To-do item a :: Extract the listing below, line for line, from its start up to and including the line with "daños materiales". Leave out the pictures.

Source text ::
————————
The wildcard round proved to be as exciting as everyone had hoped. The 6 runners up started off with a pretty standard easy problem that involved a search and could be solved depth of breadth first. With one exception, all coders scored similarly on the first problem. lars and haha both opted to skip the medium problem, in favor of a hard problem, hoping that no one would solve all 3. The rest of the coders moved on to the medium, and Zorba was able to submit it for an impressive 457 points. Over the remainder of the coding phase, everyone but lars, who skipped the medium, submitted the 500 point problem.

Despite a lot of time to work on it, no one was able to finish the 1k, and at the end of the coding phase, Zorb led by less than a challenge. However, bladerunner had the first successful challenge of the day, taking down haha's medium problem. With haha out of the way though, Zorb's lead was greater than 50 points, and only a failure would unseat him. As the system tests rolled down the list, the first three competitors whose results showed up failed to correctly solve a problem, eliciting oohs from the audience. However, the fourth and fifth competitors had better luck, passing both problems. Finally, ZorbaTHut, with a reputation for subtle bugs, came up...

But this time, he had no mistakes, and his submissions both passed, giving him a berth in the finals. So, at the end of the day, all of the top four seeds ended up advancing. Hopefully, tomorrow will prove to be as exciting as today was. Good luck to all of the four finalists.

# WordPuzzle

This problem maps to a simple BFS to find the shortest path. Perhaps the most difficult part is to define the edges. The easiest way to do this is to define a function isAdjacent(string s1, string s2), which should return true if the two strings are connected by an edge. Then, we can use bfs starting at the beginning word to determine the shortest path.
————————
Source information ::
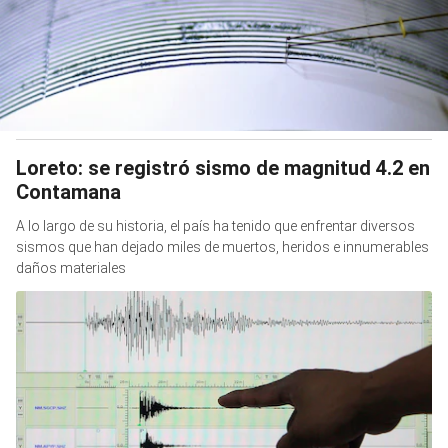
Loreto: se registró sismo de magnitud 4.2 en
Contamana
A lo largo de su historia, el país ha tenido que enfrentar diversos
sismos que han dejado miles de muertos, heridos e innumerables
daños materiales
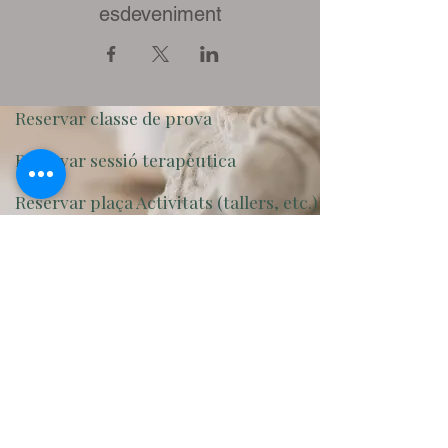
esdeveniment
Reservar classe de prova
Reservar sessió terapèutica
Reservar plaça Activitats (tallers, etc.)
Contacteu amb mi
Com arribar
Política de cancel·lacions
Política de Privacitat
© Derechos de autor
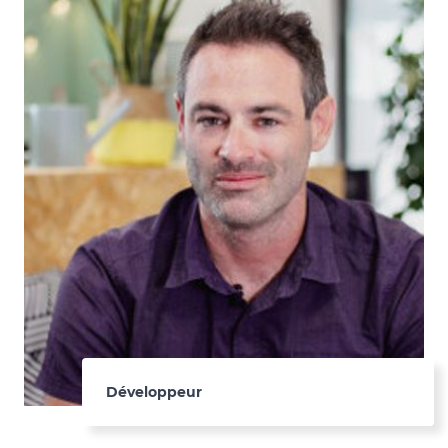
Développeur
————————
To-do item b :: From the wildcard round write-up above, copy verbatim the passage from "The wildcard round" up to and including "500 point problem.".

Solution a ::
Loreto: se registró sismo de magnitud 4.2 en
Contamana
A lo largo de su historia, el país ha tenido que enfrentar diversos
sismos que han dejado miles de muertos, heridos e innumerables
daños materiales

Solution b ::
The wildcard round proved to be as exciting as everyone had hoped. The 6 runners up started off with a pretty standard easy problem that involved a search and could be solved depth of breadth first. With one exception, all coders scored similarly on the first problem. lars and haha both opted to skip the medium problem, in favor of a hard problem, hoping that no one would solve all 3. The rest of the coders moved on to the medium, and Zorba was able to submit it for an impressive 457 points. Over the remainder of the coding phase, everyone but lars, who skipped the medium, submitted the 500 point problem.